取り組む課題:
1. ニューヨークのアートシーンの文章について、次の(a)〜(c)が内容と合っているかを「はい」か「いいえ」で答え、決め手となる本文の言葉をそのまま引いてください。(a) 筆者の中学校の野球部は5人しかいなかった。(b) 同じ学区内のマンモス校の部員数は、筆者の中学の3倍ほどだった。(c) 筆者はアーティストをしている夫とニューヨークに越して来た。
2. ニューヨークのアートシーンの文章の続きを、最後の一文のあとから書いてください。

本文の抜粋:
----

現地に住む人が知る、ニューヨークのアートシーンの現状とガイド

私の通っていた中学校では、どの部活も「相対的に」弱かった。

というのも、学区の中で飛び抜けて生徒数が少ない中学だったので、野球部は5人しかいないし、サッカー部も6人しかいない。そんな状況なので、チームを組むには昨日入部した1年生でも頭数に入れなきゃいけない。同じ学区内のマンモス校ではその5倍は部員数がいるのだから、そりゃあ強いに決まってる。運動部はいつも負け戦に挑んでいたし、それ故にプライドも低くて牧歌的だった。

生徒数が少ないというのは、どうにもならない。中学校の校区内にタワーマンションを建てるくらいしか解決策が思いつかない……ということは、生徒側の努力ではマジでどうにもならないのだ。

その世界で熾烈なトップ争いに参加したければ、プレイヤーの母数が多い場所に身を置くほうがずっと有利だ。強いチームで野球をやりたいという理由で、「弱小野球部」を卒業後、大阪から東北の高校に進学したクラスメイトの男子もいたっけな。

──アーティストをやっている夫とニューヨークに越して来て、ニューヨークのアートシーンに触れる度、そんな中学時代の記憶がふと蘇った。

----

提供データ:
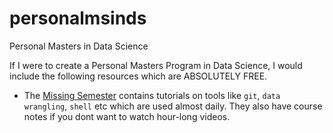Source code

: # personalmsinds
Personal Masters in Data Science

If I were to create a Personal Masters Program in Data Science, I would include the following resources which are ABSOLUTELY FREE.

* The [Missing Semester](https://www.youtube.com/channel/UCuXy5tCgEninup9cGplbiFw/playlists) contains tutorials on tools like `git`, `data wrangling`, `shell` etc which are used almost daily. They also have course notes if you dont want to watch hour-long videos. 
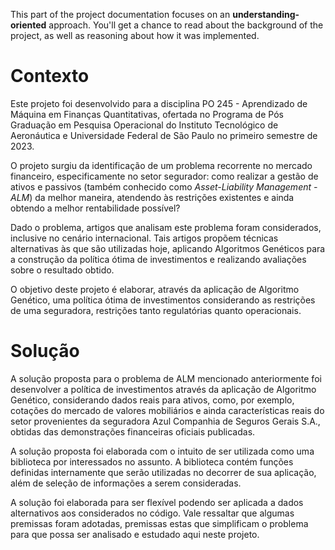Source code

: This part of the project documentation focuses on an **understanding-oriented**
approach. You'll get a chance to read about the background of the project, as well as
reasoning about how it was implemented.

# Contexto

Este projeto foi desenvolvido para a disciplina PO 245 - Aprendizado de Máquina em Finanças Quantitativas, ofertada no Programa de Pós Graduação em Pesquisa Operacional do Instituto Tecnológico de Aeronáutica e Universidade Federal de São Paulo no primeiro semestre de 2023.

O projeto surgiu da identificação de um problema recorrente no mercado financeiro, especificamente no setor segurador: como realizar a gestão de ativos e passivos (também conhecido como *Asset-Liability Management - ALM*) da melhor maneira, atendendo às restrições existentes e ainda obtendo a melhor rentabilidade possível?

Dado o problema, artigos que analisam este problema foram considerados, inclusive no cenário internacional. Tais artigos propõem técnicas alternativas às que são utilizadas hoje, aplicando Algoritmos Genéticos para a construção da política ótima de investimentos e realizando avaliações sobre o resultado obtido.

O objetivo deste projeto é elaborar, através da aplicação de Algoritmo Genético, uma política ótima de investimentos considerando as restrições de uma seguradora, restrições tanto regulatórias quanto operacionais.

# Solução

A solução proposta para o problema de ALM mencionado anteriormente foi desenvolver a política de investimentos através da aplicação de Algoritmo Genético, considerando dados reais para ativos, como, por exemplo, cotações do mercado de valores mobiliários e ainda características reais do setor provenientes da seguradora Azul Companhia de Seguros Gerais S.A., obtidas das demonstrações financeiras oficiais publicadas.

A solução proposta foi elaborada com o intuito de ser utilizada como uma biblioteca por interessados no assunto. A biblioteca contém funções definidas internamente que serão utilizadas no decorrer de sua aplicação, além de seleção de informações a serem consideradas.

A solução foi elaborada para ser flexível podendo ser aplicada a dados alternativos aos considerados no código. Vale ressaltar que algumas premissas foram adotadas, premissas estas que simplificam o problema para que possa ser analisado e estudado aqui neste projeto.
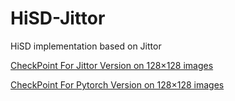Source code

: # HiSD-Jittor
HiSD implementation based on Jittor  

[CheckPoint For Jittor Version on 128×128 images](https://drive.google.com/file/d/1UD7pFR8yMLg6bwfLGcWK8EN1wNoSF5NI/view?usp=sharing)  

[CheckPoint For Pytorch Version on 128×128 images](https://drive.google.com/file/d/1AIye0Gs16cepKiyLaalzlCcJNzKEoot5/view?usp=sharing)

----

課題の解答:
1.
(a) はい:「野球部は5人しかいないし」
(b) いいえ:「同じ学区内のマンモス校ではその5倍は部員数がいるのだから」
(c) はい:「アーティストをやっている夫とニューヨークに越して来て」

2.
私は京都の芸大に通い、卒業後は東京でこのカルチャーメディアCINRA.NETを運営する会社に3年間勤めていた。10代の頃からずっとアートや芸術と呼ばれるものの近くで過ごしてきて、そのダイナミズムも人一倍味わってきたつもりではあるのだが、ニューヨークという大都会を前に「あぁ、ここはなんたるマンモス校よ……」と、生徒数ならぬ、アーティスト数の多さ、規模の大きさにひっくり返ってしまうのだった。

さて。この原稿では、10月12、13日に新宿のルミネゼロで開催されるアートイベント『LUMINE ART FAIR -My First collection-』にニューヨーク産のアートが運び込まれることにかこつけて「ニューヨークのアートシーン」について伝えていかねばならない。しかし、相手はマンモスなのだ。

私が目にした景色を断片的に伝えていきたいのだけれど、どうかそれだけでニューヨークのアートシーンなるものを判断せず、ほんの「見出し」だと思って読んで欲しい。そして気になる「見出し」が見つかれば、その後はぜひそれぞれにGoogleやInstagramを駆使しつつ、深みへと進んでいただきたい。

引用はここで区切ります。